■ TASK PROMPT: Having read the data, transcribe all of it without deviation.

Dataset entries:
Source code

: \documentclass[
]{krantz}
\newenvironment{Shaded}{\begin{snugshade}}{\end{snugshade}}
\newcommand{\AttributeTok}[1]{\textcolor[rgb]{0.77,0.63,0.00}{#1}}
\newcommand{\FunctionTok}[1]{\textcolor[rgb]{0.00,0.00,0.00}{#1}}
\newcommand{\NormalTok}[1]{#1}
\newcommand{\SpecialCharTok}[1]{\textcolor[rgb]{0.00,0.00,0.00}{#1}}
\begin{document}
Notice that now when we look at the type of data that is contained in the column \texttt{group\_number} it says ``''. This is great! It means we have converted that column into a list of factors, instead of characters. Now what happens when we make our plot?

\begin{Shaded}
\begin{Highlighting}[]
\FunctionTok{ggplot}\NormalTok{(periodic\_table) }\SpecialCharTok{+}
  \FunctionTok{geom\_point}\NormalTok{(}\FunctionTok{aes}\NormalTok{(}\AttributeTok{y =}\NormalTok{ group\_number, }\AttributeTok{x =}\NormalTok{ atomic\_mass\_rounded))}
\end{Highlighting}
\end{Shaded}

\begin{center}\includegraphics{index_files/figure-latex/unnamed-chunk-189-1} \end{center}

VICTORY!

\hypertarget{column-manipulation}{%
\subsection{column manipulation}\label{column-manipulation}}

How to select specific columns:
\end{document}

■ REPLY TO THE TASK:
Source code

: \documentclass[
]{krantz}
\newenvironment{Shaded}{\begin{snugshade}}{\end{snugshade}}
\newcommand{\AttributeTok}[1]{\textcolor[rgb]{0.77,0.63,0.00}{#1}}
\newcommand{\FunctionTok}[1]{\textcolor[rgb]{0.00,0.00,0.00}{#1}}
\newcommand{\NormalTok}[1]{#1}
\newcommand{\SpecialCharTok}[1]{\textcolor[rgb]{0.00,0.00,0.00}{#1}}
\begin{document}
Notice that now when we look at the type of data that is contained in the column \texttt{group\_number} it says ``''. This is great! It means we have converted that column into a list of factors, instead of characters. Now what happens when we make our plot?

\begin{Shaded}
\begin{Highlighting}[]
\FunctionTok{ggplot}\NormalTok{(periodic\_table) }\SpecialCharTok{+}
  \FunctionTok{geom\_point}\NormalTok{(}\FunctionTok{aes}\NormalTok{(}\AttributeTok{y =}\NormalTok{ group\_number, }\AttributeTok{x =}\NormalTok{ atomic\_mass\_rounded))}
\end{Highlighting}
\end{Shaded}

\begin{center}\includegraphics{index_files/figure-latex/unnamed-chunk-189-1} \end{center}

VICTORY!

\hypertarget{column-manipulation}{%
\subsection{column manipulation}\label{column-manipulation}}

How to select specific columns:
\end{document}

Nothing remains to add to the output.